-------- Extract to read

Hi Nathan, That was easy. :thumbsup: SWEET!


----------



## Nathan (Oct 31, 2007)

Thanks for trying it out!


----------



## moore (Dec 2, 2010)

Sorry Nathan..I see how the new projects [show off your work] will be a great feature ..BTW thanks for DWT!:thumbsup:


----------



## Mudshark (Feb 8, 2009)

Yeah Nathan, despite this new adjustment for some of us (I am sure we can get it all worked out) Thank You for DWT


----------



## Workaholic (Dec 13, 2010)

Mudshark said:


> Yeah Nathan, despite this new adjustment for some of us (I am sure we can get it all worked out) Thank You for DWT


I like it.


----------



## Drywall_King (Dec 18, 2010)

moore said:


> :d:d:d:d


The only thing that will fix that job is Fire lots of it!!

----------------
-------- Provided material

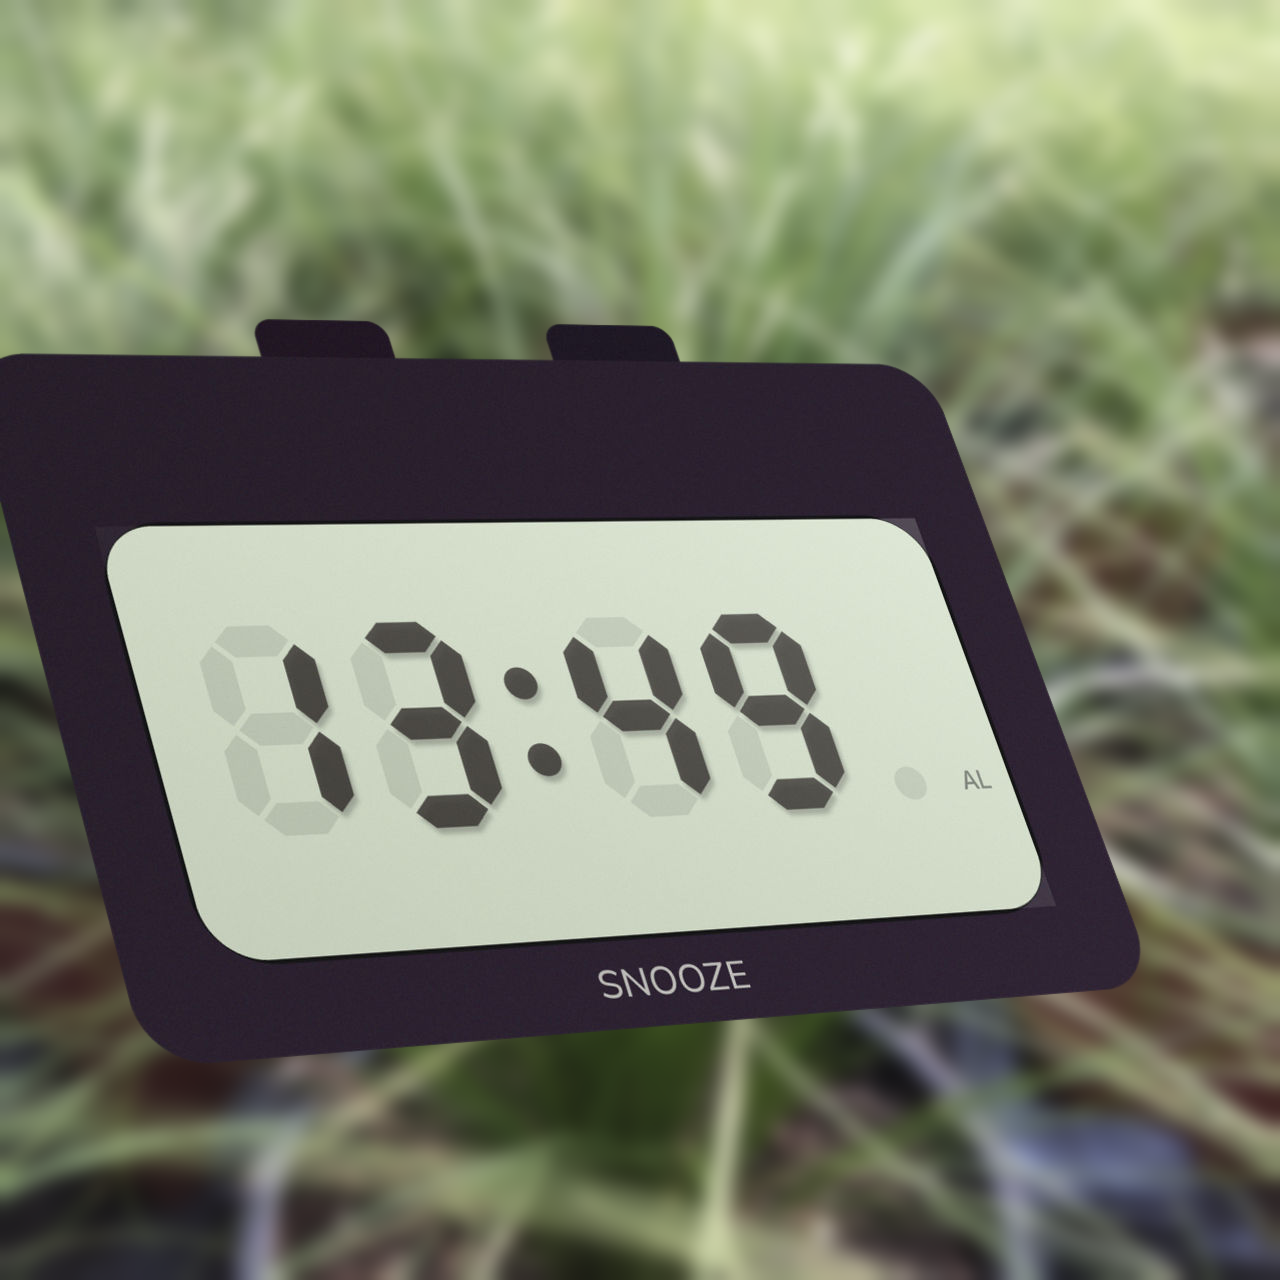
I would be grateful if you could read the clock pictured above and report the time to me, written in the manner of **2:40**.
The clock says **13:49**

----------------

## Required work
1: List the usernames that head the posts in the forum thread.
2: Please write out the forum thread between "## Mudshark (Feb" and "(Dec 13, 2010)", inclusive, swapping "adjustment" for "change".
3: Carry on the forum thread from its last post.

## Results of the exercise
1: Nathan, moore, Mudshark, Workaholic, Drywall_King

2:
## Mudshark (Feb 8, 2009)

Yeah Nathan, despite this new change for some of us (I am sure we can get it all worked out) Thank You for DWT


----------



## Workaholic (Dec 13, 2010)

3:
----------



## cazna (Mar 28, 2010)

Drywall_King said:


> The only thing that will fix that job is Fire lots of it!!


 
What?? Whats wrong with it??, I love going over really old yellowed drywall board, It stains up the mud good so you can see were your going, :whistling2:


----------



## gotmud (Mar 21, 2011)

Ahh ha! Thanks Moore, I needed that laugh.
And altough I am still confused, thanks for Dwt Nathan I can't begin to tell all I have learned here!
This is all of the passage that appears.